• WHAT THE TASK ASKS:
Report every line of the records below that contains the word "لطيفة", copying each line in full.

• DATA FOR THIS EXERCISE:
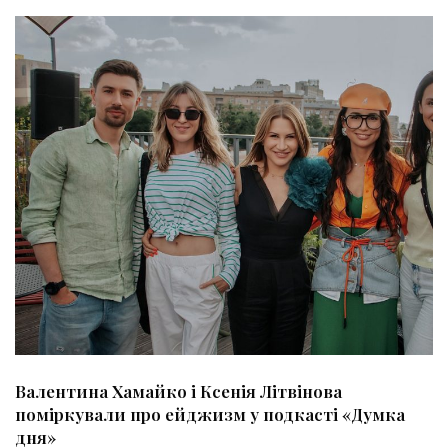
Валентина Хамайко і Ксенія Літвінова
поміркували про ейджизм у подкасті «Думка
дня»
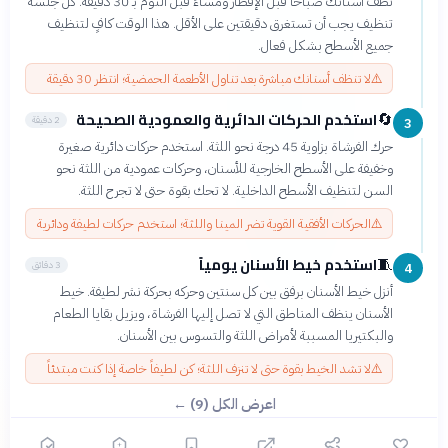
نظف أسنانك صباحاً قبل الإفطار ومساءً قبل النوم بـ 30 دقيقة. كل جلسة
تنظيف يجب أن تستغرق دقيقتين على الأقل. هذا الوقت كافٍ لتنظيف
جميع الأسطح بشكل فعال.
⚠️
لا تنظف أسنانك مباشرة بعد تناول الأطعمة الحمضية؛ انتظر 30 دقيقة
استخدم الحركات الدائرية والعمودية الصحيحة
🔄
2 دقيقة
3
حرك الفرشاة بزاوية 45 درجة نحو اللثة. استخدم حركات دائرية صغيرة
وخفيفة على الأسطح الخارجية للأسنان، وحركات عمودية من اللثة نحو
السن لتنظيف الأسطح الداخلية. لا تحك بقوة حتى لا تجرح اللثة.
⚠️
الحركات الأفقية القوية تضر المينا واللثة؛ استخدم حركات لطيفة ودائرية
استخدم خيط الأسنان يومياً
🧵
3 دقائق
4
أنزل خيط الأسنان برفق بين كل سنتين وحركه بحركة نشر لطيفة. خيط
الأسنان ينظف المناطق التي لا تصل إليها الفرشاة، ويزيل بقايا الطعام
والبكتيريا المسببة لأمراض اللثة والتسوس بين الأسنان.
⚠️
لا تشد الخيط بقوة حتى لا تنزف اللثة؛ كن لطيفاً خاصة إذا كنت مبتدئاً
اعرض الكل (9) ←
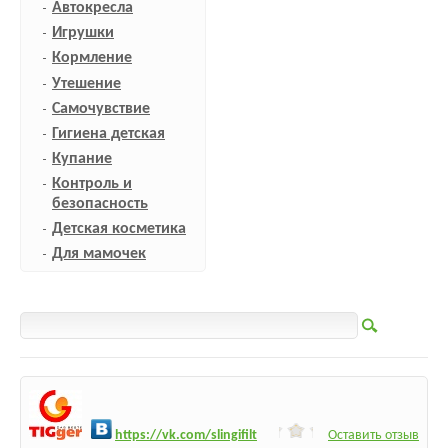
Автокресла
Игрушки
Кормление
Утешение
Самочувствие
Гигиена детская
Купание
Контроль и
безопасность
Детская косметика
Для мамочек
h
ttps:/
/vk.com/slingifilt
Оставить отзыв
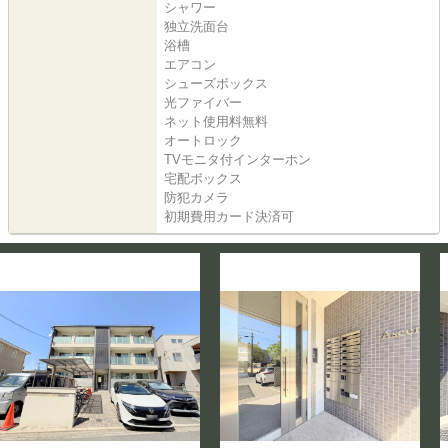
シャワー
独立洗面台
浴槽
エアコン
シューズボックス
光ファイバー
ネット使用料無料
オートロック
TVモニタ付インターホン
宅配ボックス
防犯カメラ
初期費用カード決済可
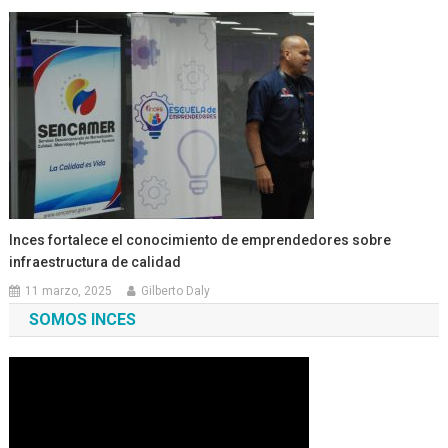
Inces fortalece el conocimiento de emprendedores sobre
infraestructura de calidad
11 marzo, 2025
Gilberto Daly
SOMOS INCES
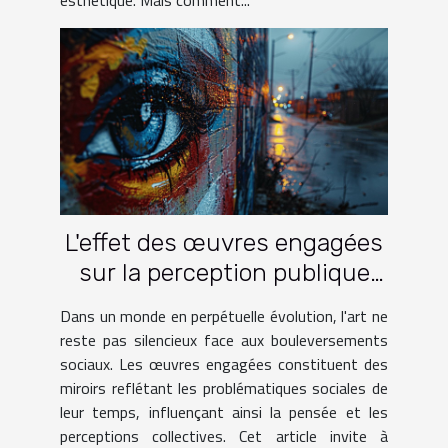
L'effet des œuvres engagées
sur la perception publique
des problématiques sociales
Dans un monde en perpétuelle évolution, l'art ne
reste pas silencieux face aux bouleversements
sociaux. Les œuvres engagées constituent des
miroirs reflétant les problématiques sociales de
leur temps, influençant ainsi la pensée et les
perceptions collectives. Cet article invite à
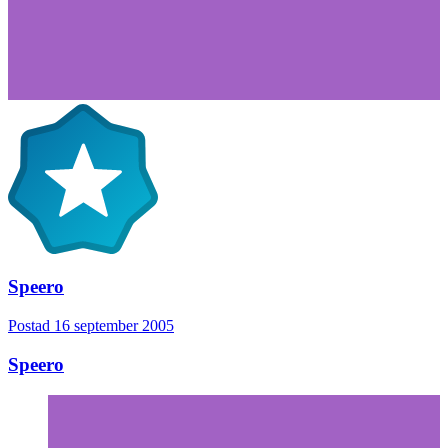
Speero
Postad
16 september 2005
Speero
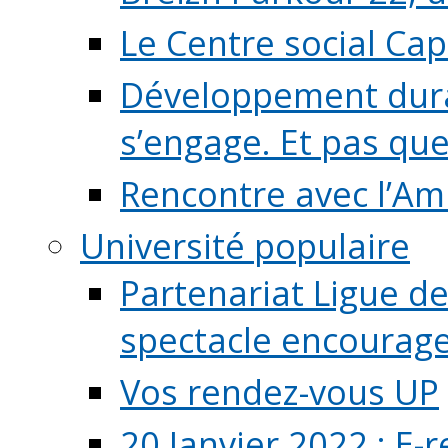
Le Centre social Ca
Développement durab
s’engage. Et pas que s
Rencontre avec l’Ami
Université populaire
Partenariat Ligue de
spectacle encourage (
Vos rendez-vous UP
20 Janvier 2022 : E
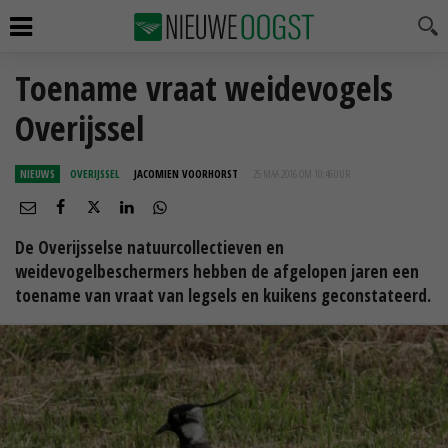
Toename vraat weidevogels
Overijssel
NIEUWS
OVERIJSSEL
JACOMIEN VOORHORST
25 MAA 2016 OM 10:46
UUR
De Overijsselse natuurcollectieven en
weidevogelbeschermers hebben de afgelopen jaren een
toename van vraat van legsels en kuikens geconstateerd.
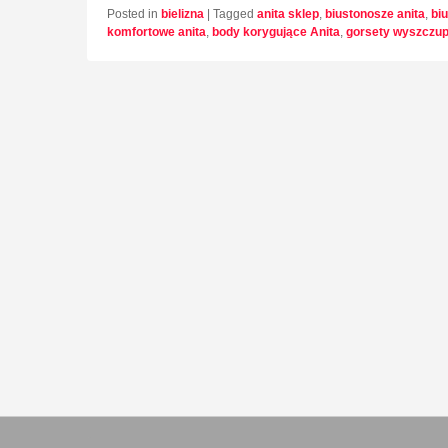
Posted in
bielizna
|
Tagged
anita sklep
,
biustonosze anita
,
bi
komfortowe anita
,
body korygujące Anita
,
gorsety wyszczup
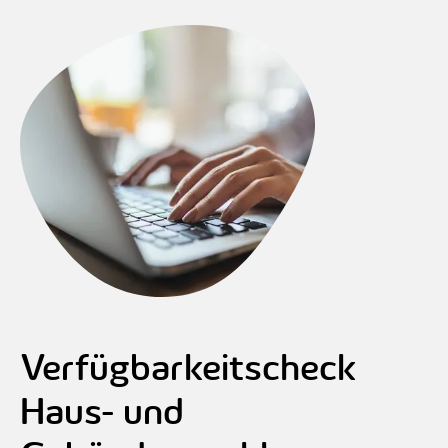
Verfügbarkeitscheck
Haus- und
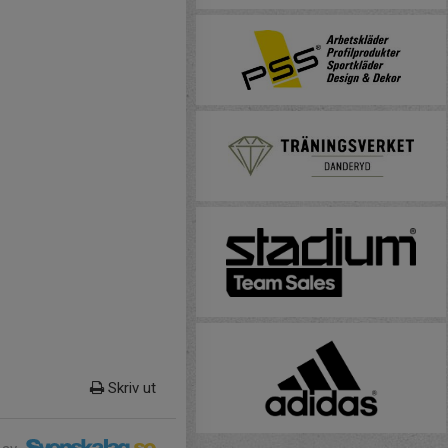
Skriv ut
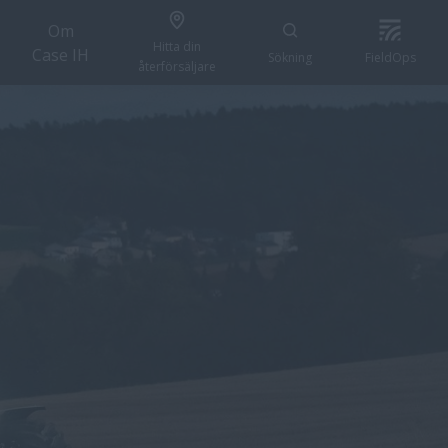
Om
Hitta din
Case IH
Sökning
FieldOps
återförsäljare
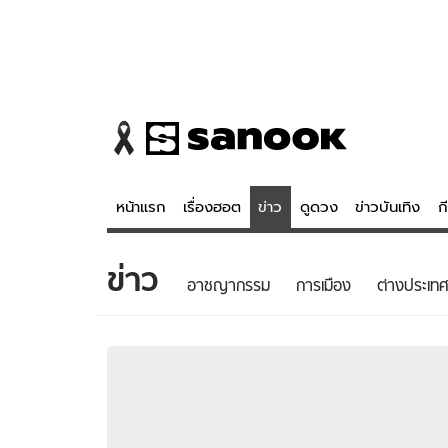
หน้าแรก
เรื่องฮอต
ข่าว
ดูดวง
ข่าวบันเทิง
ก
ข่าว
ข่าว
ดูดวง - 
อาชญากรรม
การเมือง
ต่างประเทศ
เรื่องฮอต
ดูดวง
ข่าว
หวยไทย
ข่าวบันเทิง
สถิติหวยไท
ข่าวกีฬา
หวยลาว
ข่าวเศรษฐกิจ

• RESULT OF THE EXERCISE:
الحركات الأفقية القوية تضر المينا واللثة؛ استخدم حركات لطيفة ودائرية
أنزل خيط الأسنان برفق بين كل سنتين وحركه بحركة نشر لطيفة. خيط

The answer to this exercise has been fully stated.